Pour Royal Enfield, la conquête de son public se fait de manière solide et naturelle. Tout passe par une acceptation de la marque et de ses modèles, avant que n'arrive une montée en puissance. Un pas à pas qui fait ses preuves et ne passe pas par une revendication farouche de conquête de nouveaux territoires, de nouveaux pays. La stratégie d'une entrée mesurée sur un marché, c'est un acte volontaire : il ne sert à rien de planter un drapeau partout si l'on ne peut assumer par la suite. Ainsi, le Brésil ne disposait au départ que d'un seul point de vente à São Polo. Le réseau se fait comme les motos, de manière organique.
Convaincus que de nombreux utilisateurs du quotidien aiment la moto, conscients du fait que le vivier de millions de commuters grandit chaque année (pas forcément en France…), les dirigeants estiment que ceux-ci veulent quelque chose d'unique, de plus identifiable et de plus exploitable que Royal Enfield est en mesure de leur proposer. Selon eux toujours, pays en voie de développement et pays développés se rejoignent sur ce besoin. Pour Royal Enfield, "Rester soi-même, c'est être original".
L'après Covid-19
Le présent n'est pas tendre avec les marques moto, et l'économie est au cœur des préoccupations en cette période de Covid-19. Pour autant, aucune inquiétude du côté de l'Inde. C'est même avec grand optimisme et avec un sourire grave (le sujet n'est pas pris à la légère), que la bonne santé financière du groupe nous a été confirmée, notamment en prenant contact avec les fournisseurs et avec les distributeurs, afin de les assurer de leur indéfectible soutien. La priorité ? Ne pas réagir à/dans l'urgence ou d'une manière qui influerait sur le long terme. "Nous pouvons continuer à saisir les grandes opportunités, mais nous pouvons aussi tenir avec de faibles revenus". La sagesse a parlé.

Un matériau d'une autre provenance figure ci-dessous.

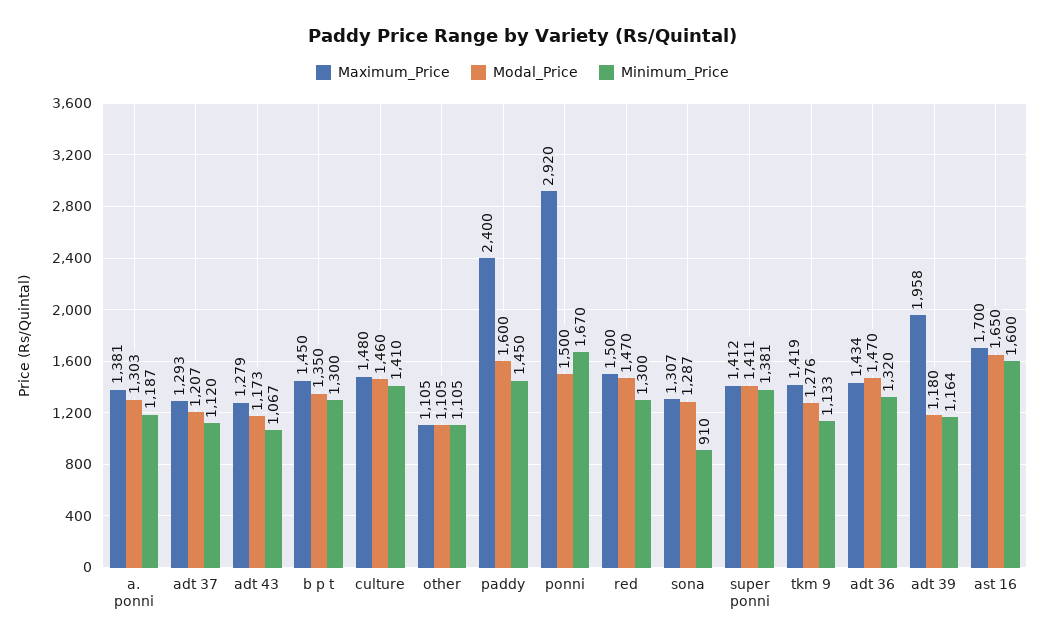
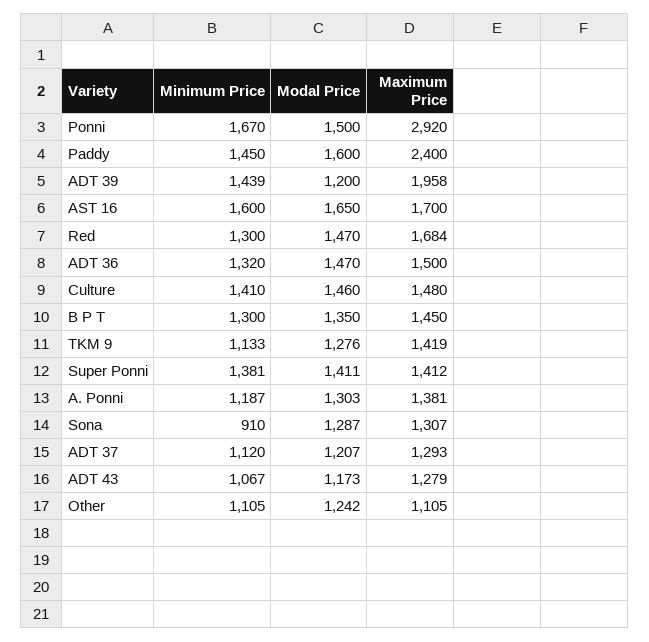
Modal_Price, other: 1105 -> 1242
Maximum_Price, red: 1500 -> 1684
Maximum_Price, adt 36: 1434 -> 1500
Modal_Price, adt 39: 1180 -> 1200
Minimum_Price, adt 39: 1164 -> 1439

Aux dires de la direction, la société est en fonds et elle honore aussi bien ses fournisseurs que ses employés. Des employés dont les conditions de travail ont été adaptées au contexte actuel afin de garantir leur sécurité. Quant à l'avenir, le verre plein est de rigueur ! Clairement, la stratégie maison ne va pas changer. Mieux encore, le développement de certains nouveaux modèles aurait été accéléré, sans passer par une industrialisation ni une mécanisation patente des opérations. Toujours avec un niveau de qualité et d'exigence en hausse, la marque avance. Chaque faiblesse identifiée est corrigée, et c'est une véritable course de fond. Et d''affirmer qu'après cette période, les gens devraient avoir envie d'être seuls lors de leurs déplacements, privilégiant la moto. Si seulement ! Nous ne pouvons qu'encourager cette pensée des plus positive.
Un avenir électrique ?
À propos de mobilité, justement, Royal Enfield se tournera-t-elle vers le marché des 125 cm3 ? Il n'en est pas question, d'autres le font tellement bien et depuis tellement longtemps sur le marché Indien que la marque considère cela comme non pertinent, privilégiant les cylindrées allant de 250 à 750 cm3. Produire un 125 pour le marché européen ne serait donc pas pertinent. Par cotre, se lancer dans l'électrique est un axe non négligeable et déjà exploré par Royal Enfield semble-t-il. Reste à voir ce qu'il en sera des modèles présentés lors de l'EICMA de Milan en 2019 et peut-être lors de l'édition 2020, dont on espère qu'elle se tiendra bien. Royal Enfield semble en tout cas sur une bonne dynamique et avoir les moyens de ses ambitions. À l'heure où d'autres leaders chercheront leur souffle après l'épisode Covid-19, l'Inde semble respirer et vouloir faire souffler un vent Indien sur les marchés.